▶ _Data extract_

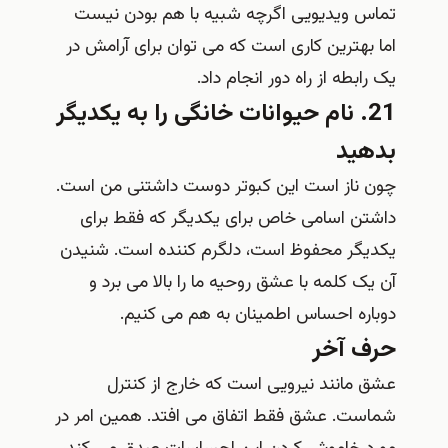
تماس ویدیویی اگرچه شبیه با هم بودن نیست
اما بهترین کاری است که می توان برای آرامش در
یک رابطه از راه دور انجام داد.
21. نام حیوانات خانگی را به یکدیگر
بدهید
چون ناز است این کبوتر دوست داشتنی من است.
داشتن اسامی خاص برای یکدیگر که فقط برای
یکدیگر محفوظ است، دلگرم کننده است. شنیدن
آن یک کلمه با عشق روحیه ما را بالا می برد و
دوباره احساس اطمینان به هم می کنیم.
حرف آخر
عشق مانند نیرویی است که خارج از کنترل
شماست. عشق فقط اتفاق می افتد. همین امر در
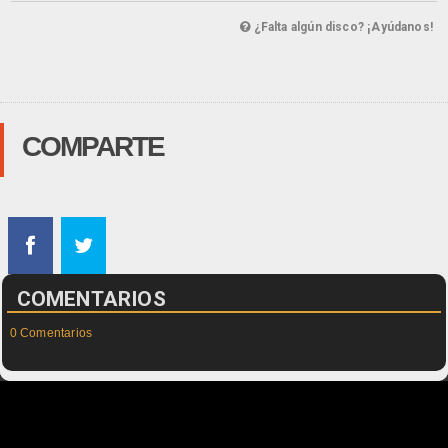
¿Falta algún disco? ¡Ayúdanos!
COMPARTE
COMENTARIOS
0 Comentarios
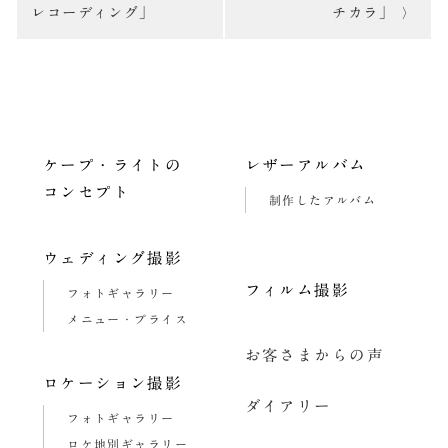
レコーディング」
チカラ」
ナ
ビ
ゲ
ー
ケープ・ライトの
レザーアルバム
シ
コンセプト
制作したアルバム
ョ
ン
ウェディング撮影
フィルム撮影
フォトギャラリー
メニュー・プライス
お客さまからの声
ロケーション撮影
ダイアリー
フォトギャラリー
ロケ地別ギャラリー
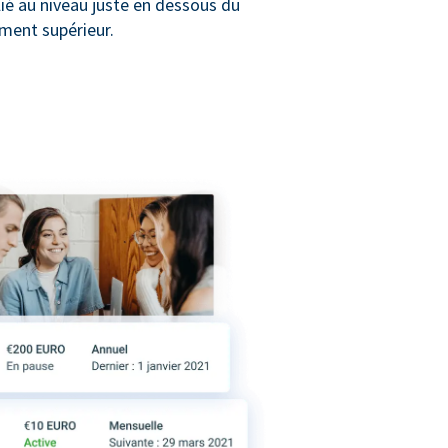
lié au niveau juste en dessous du
ment supérieur.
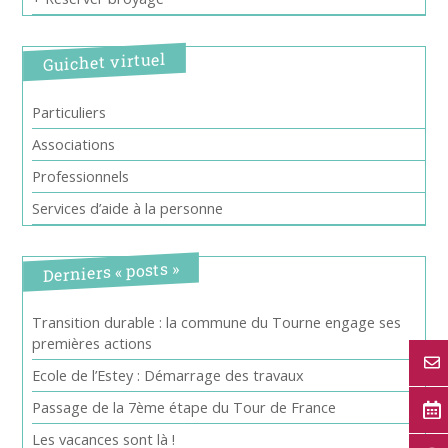
Guichet virtuel
Particuliers
Associations
Professionnels
Services d’aide à la personne
Derniers « posts »
Transition durable : la commune du Tourne engage ses
premières actions
Ecole de l’Estey : Démarrage des travaux
Passage de la 7ème étape du Tour de France
Les vacances sont là !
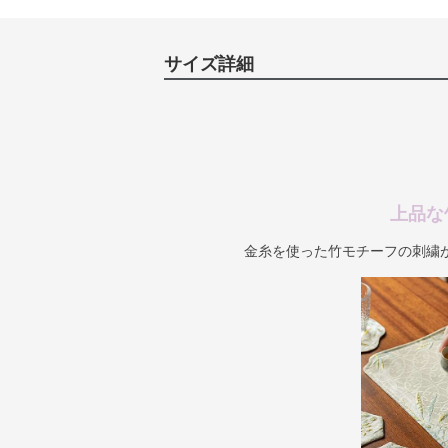
サイズ詳細
上品な
金糸を使った竹モチーフの刺繍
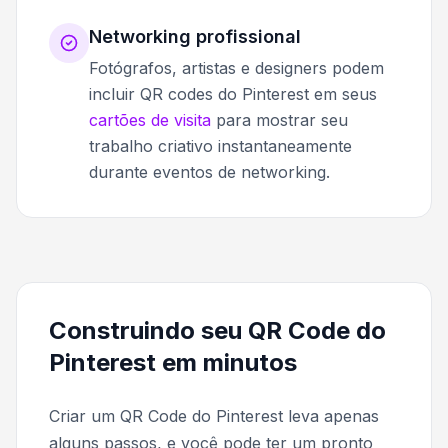
Networking profissional
Fotógrafos, artistas e designers podem
incluir QR codes do Pinterest em seus
cartões de visita
para mostrar seu
trabalho criativo instantaneamente
durante eventos de networking.
Construindo seu QR Code do
Pinterest em minutos
Criar um QR Code do Pinterest leva apenas
alguns passos, e você pode ter um pronto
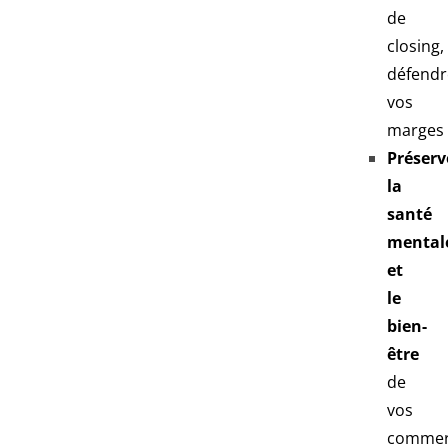
de
closing,
défendr
vos
marges
Préserv
la
santé
mental
et
le
bien-
être
de
vos
commer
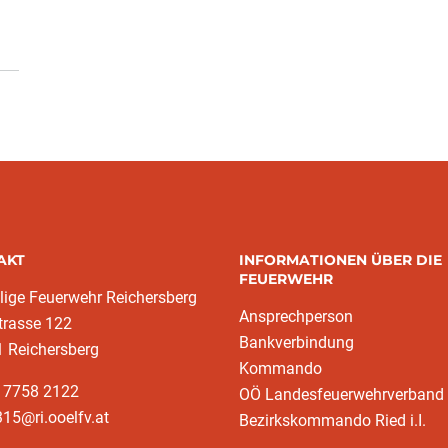
AKT
INFORMATIONEN ÜBER DIE
FEUERWEHR
llige Feuerwehr Reichersberg
Ansprechperson
trasse 122
Bankverbindung
 Reichersberg
Kommando
3 7758 2122
OÖ Landesfeuerwehrverband
15@ri.ooelfv.at
Bezirkskommando Ried i.I.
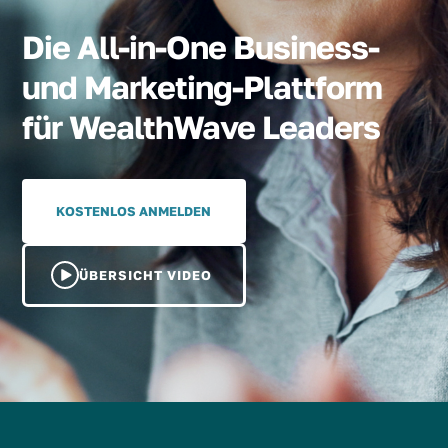
Die All-in-One Business-
und Marketing-Plattform
für WealthWave Leaders
KOSTENLOS ANMELDEN
ÜBERSICHT VIDEO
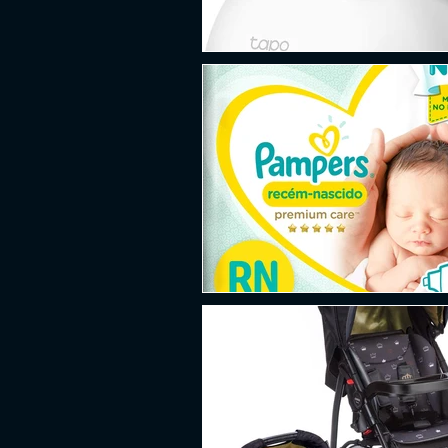
PLATAFORMA
FPS
D
ESPORTES
SOBREVIVÊNCI
GUERRA
LUTA
GRAT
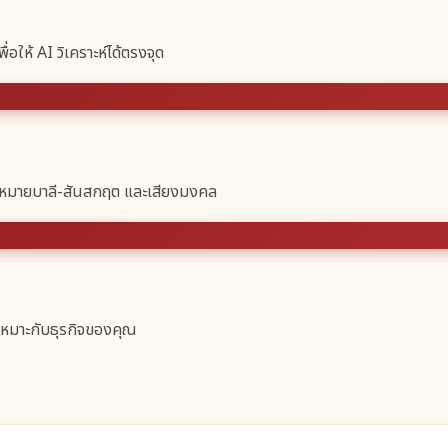
ื่อให้ AI วิเคราะห์ได้ตรงจุด
มหมายบาลี-สันสกฤต และเสียงมงคล
เหมาะกับธุรกิจของคุณ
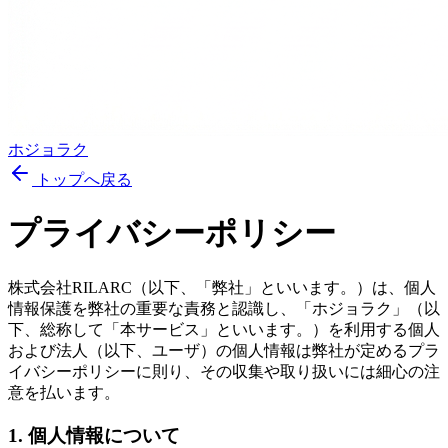
ホジョラク
トップへ戻る
プライバシーポリシー
株式会社RILARC（以下、「弊社」といいます。）は、個人
情報保護を弊社の重要な責務と認識し、「ホジョラク」（以
下、総称して「本サービス」といいます。）を利用する個人
および法人（以下、ユーザ）の個人情報は弊社が定めるプラ
イバシーポリシーに則り、その収集や取り扱いには細心の注
意を払います。
1. 個人情報について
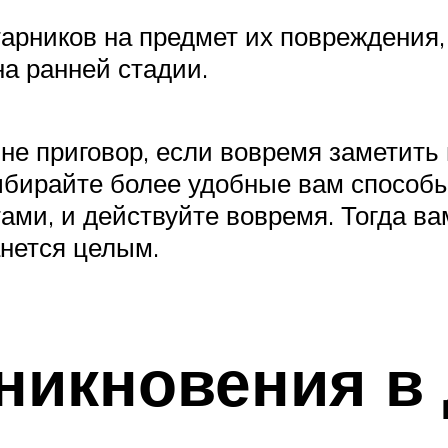
тарников на предмет их повреждения
на ранней стадии.
 не приговор, если вовремя заметить
ыбирайте более удобные вам способы 
и, и действуйте вовремя. Тогда вам
анется целым.
никновения в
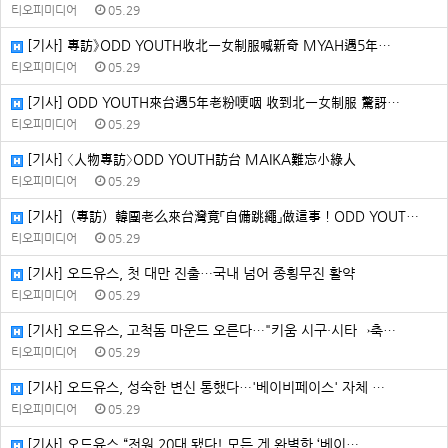
티오피미디어
05.29
[기사] 專訪》ODD YOUTH收北一女制服喊新奇 MYAH遇5年…
티오피미디어
05.29
[기사] ODD YOUTH來台遇5年老粉哽咽 收到北一女制服 驚訝…
티오피미디어
05.29
[기사] 〈人物專訪〉ODD YOUTH訪台 MAIKA難忘小綠人
티오피미디어
05.29
[기사]（專訪）韓團老么來台灣竟「自備跳繩」做這事！ODD YOUT…
티오피미디어
05.29
[기사] 오드유스, 첫 대만 진출…국내 넘어 종횡무진 활약
티오피미디어
05.29
[기사] 오드유스, 고척돔 마운드 오른다…"키움 시구·시타→축…
티오피미디어
05.29
[기사] 오드유스, 성숙한 변신 통했다…'베이비페이스' 자체 …
티오피미디어
05.29
[기사] 오드유스 “전원 20대 됐다! 모든 게 완벽한 ‘베이…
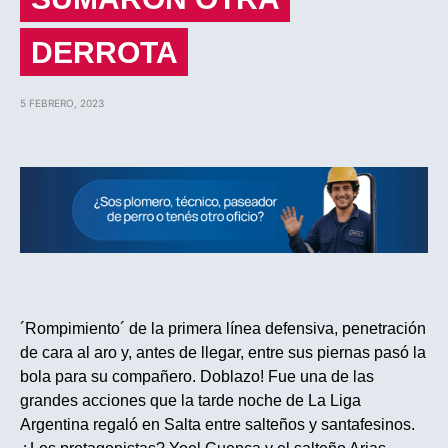
DERROTA
5 FEBRERO, 2023
´Rompimiento´ de la primera línea defensiva, penetración
de cara al aro y, antes de llegar, entre sus piernas pasó la
bola para su compañero. Doblazo! Fue una de las
grandes acciones que la tarde noche de La Liga
Argentina regaló en Salta entre salteños y santafesinos.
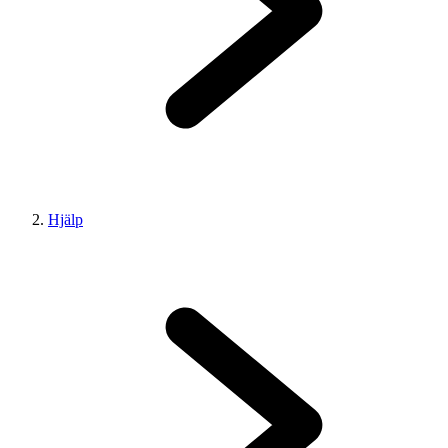
Hjälp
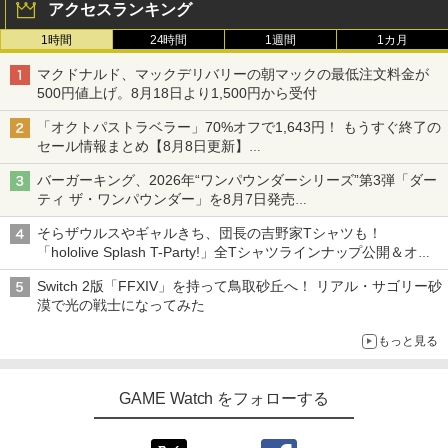
アクセスランキング
1時間
24時間
1週間
1カ月
マクドナルド、マックデリバリーの朝マックの最低注文料金が
500円値上げ。8月18日より1,500円から受付
「オクトパストラベラー」70%オフで1,643円！ もうすぐ終了の
セール情報まとめ【8月8日更新】
ニンテンドーeショップでは「大神 絶景版」が67%オフで990円
バーガーキング、2026年“ワンパウンダーシリーズ”第3弾「ダー
ティ ザ・ワンパウンダー」を8月7日発売
「特製ガーリックマヨソース」を使用した超大型チーズバーガー
そらザウルスやギャルきち、団長の吉野家Tシャツも！
「hololive Splash T-Party!」全Tシャツラインナップ公開＆オン
ライン販売開始
Switch 2版「FFXIV」を持って鳥取砂丘へ！ リアル・サゴリー砂
漠で光の戦士になってみた
もっと見る
GAME Watch をフォローする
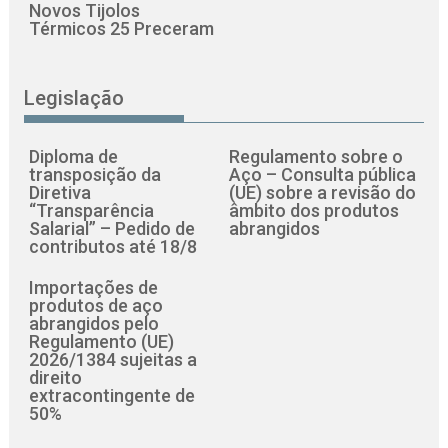
Novos Tijolos
Térmicos 25 Preceram
Legislação
Diploma de
Regulamento sobre o
transposição da
Aço – Consulta pública
Diretiva
(UE) sobre a revisão do
“Transparência
âmbito dos produtos
Salarial” – Pedido de
abrangidos
contributos até 18/8
Importações de
produtos de aço
abrangidos pelo
Regulamento (UE)
2026/1384 sujeitas a
direito
extracontingente de
50%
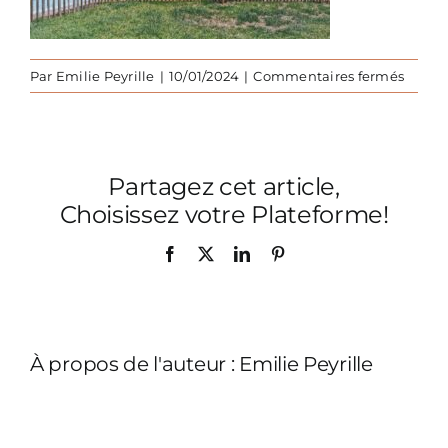
sur
Par
Emilie Peyrille
|
10/01/2024
|
Commentaires fermés
Jardin
du-
Sud-
barrie
Partagez cet article,
bois
floté
Choisissez votre Plateforme!
Facebook
X
LinkedIn
Pinterest
À propos de l'auteur :
Emilie Peyrille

▶ _Exercise_
Copy out the material above exactly; the images stay out.

▶ _Task output_
تماس ویدیویی اگرچه شبیه با هم بودن نیست
اما بهترین کاری است که می توان برای آرامش در
یک رابطه از راه دور انجام داد.
21. نام حیوانات خانگی را به یکدیگر
بدهید
چون ناز است این کبوتر دوست داشتنی من است.
داشتن اسامی خاص برای یکدیگر که فقط برای
یکدیگر محفوظ است، دلگرم کننده است. شنیدن
آن یک کلمه با عشق روحیه ما را بالا می برد و
دوباره احساس اطمینان به هم می کنیم.
حرف آخر
عشق مانند نیرویی است که خارج از کنترل
شماست. عشق فقط اتفاق می افتد. همین امر در
¿Falta algún disco? ¡Ayúdanos!
COMPARTE
COMENTARIOS
0 Comentarios
レコーディング」
チカラ」
ナ
ビ
ゲ
ー
ケープ・ライトの
レザーアルバム
シ
コンセプト
制作したアルバム
ョ
ン
ウェディング撮影
フィルム撮影
フォトギャラリー
メニュー・プライス
お客さまからの声
ロケーション撮影
ダイアリー
フォトギャラリー
ロケ地別ギャラリー
lié au niveau juste en dessous du
ment supérieur.
Guichet virtuel
Particuliers
Associations
Professionnels
Services d’aide à la personne
Derniers « posts »
Transition durable : la commune du Tourne engage ses
premières actions
Ecole de l’Estey : Démarrage des travaux
Passage de la 7ème étape du Tour de France
Les vacances sont là !
サイズ詳細
上品な
金糸を使った竹モチーフの刺繍
Networking profissional
Fotógrafos, artistas e designers podem
incluir QR codes do Pinterest em seus
cartões de visita
para mostrar seu
trabalho criativo instantaneamente
durante eventos de networking.
Construindo seu QR Code do
Pinterest em minutos
Criar um QR Code do Pinterest leva apenas
alguns passos, e você pode ter um pronto
de
closing,
défendr
vos
marges
Préserv
la
santé
mental
et
le
bien-
être
de
vos
commer
AKT
INFORMATIONEN ÜBER DIE
FEUERWEHR
llige Feuerwehr Reichersberg
Ansprechperson
trasse 122
Bankverbindung
 Reichersberg
Kommando
3 7758 2122
OÖ Landesfeuerwehrverband
15@ri.ooelfv.at
Bezirkskommando Ried i.I.
Die All-in-One Business-
und Marketing-Plattform
für WealthWave Leaders
KOSTENLOS ANMELDEN
ÜBERSICHT VIDEO
PLATAFORMA
FPS
D
ESPORTES
SOBREVIVÊNCI
GUERRA
LUTA
GRAT
ื่อให้ AI วิเคราะห์ได้ตรงจุด
มหมายบาลี-สันสกฤต และเสียงมงคล
เหมาะกับธุรกิจของคุณ
ホジョラク
トップへ戻る
プライバシーポリシー
株式会社RILARC（以下、「弊社」といいます。）は、個人
情報保護を弊社の重要な責務と認識し、「ホジョラク」（以
下、総称して「本サービス」といいます。）を利用する個人
および法人（以下、ユーザ）の個人情報は弊社が定めるプラ
イバシーポリシーに則り、その収集や取り扱いには細心の注
意を払います。
1. 個人情報について
тарников на предмет их повреждения
на ранней стадии.
 не приговор, если вовремя заметить
ыбирайте более удобные вам способы 
и, и действуйте вовремя. Тогда вам
анется целым.
никновения в
티오피미디어
05.29
[기사] 專訪》ODD YOUTH收北一女制服喊新奇 MYAH遇5年…
티오피미디어
05.29
[기사] ODD YOUTH來台遇5年老粉哽咽 收到北一女制服 驚訝…
티오피미디어
05.29
[기사] 〈人物專訪〉ODD YOUTH訪台 MAIKA難忘小綠人
티오피미디어
05.29
[기사]（專訪）韓團老么來台灣竟「自備跳繩」做這事！ODD YOUT…
티오피미디어
05.29
[기사] 오드유스, 첫 대만 진출…국내 넘어 종횡무진 활약
티오피미디어
05.29
[기사] 오드유스, 고척돔 마운드 오른다…"키움 시구·시타→축…
티오피미디어
05.29
[기사] 오드유스, 성숙한 변신 통했다…'베이비페이스' 자체 …
티오피미디어
05.29
[기사] 오드유스 “전원 20대 됐다! 모든 게 완벽한 ‘베이…
DERROTA
5 FEBRERO, 2023
´Rompimiento´ de la primera línea defensiva, penetración
de cara al aro y, antes de llegar, entre sus piernas pasó la
bola para su compañero. Doblazo! Fue una de las
grandes acciones que la tarde noche de La Liga
Argentina regaló en Salta entre salteños y santafesinos.
Hjälp
アクセスランキング
1時間
24時間
1週間
1カ月
マクドナルド、マックデリバリーの朝マックの最低注文料金が
500円値上げ。8月18日より1,500円から受付
「オクトパストラベラー」70%オフで1,643円！ もうすぐ終了の
セール情報まとめ【8月8日更新】
ニンテンドーeショップでは「大神 絶景版」が67%オフで990円
バーガーキング、2026年“ワンパウンダーシリーズ”第3弾「ダー
ティ ザ・ワンパウンダー」を8月7日発売
「特製ガーリックマヨソース」を使用した超大型チーズバーガー
そらザウルスやギャルきち、団長の吉野家Tシャツも！
「hololive Splash T-Party!」全Tシャツラインナップ公開＆オン
ライン販売開始
Switch 2版「FFXIV」を持って鳥取砂丘へ！ リアル・サゴリー砂
漠で光の戦士になってみた
もっと見る
GAME Watch をフォローする
Novos Tijolos
Térmicos 25 Preceram
Legislação
Diploma de
Regulamento sobre o
transposição da
Aço – Consulta pública
Diretiva
(UE) sobre a revisão do
“Transparência
âmbito dos produtos
Salarial” – Pedido de
abrangidos
contributos até 18/8
Importações de
produtos de aço
abrangidos pelo
Regulamento (UE)
2026/1384 sujeitas a
direito
extracontingente de
50%
sur
Par
Emilie Peyrille
|
10/01/2024
|
Commentaires fermés
Jardin
du-
Sud-
barrie
Partagez cet article,
bois
floté
Choisissez votre Plateforme!
Facebook
X
LinkedIn
Pinterest
À propos de l'auteur :
Emilie Peyrille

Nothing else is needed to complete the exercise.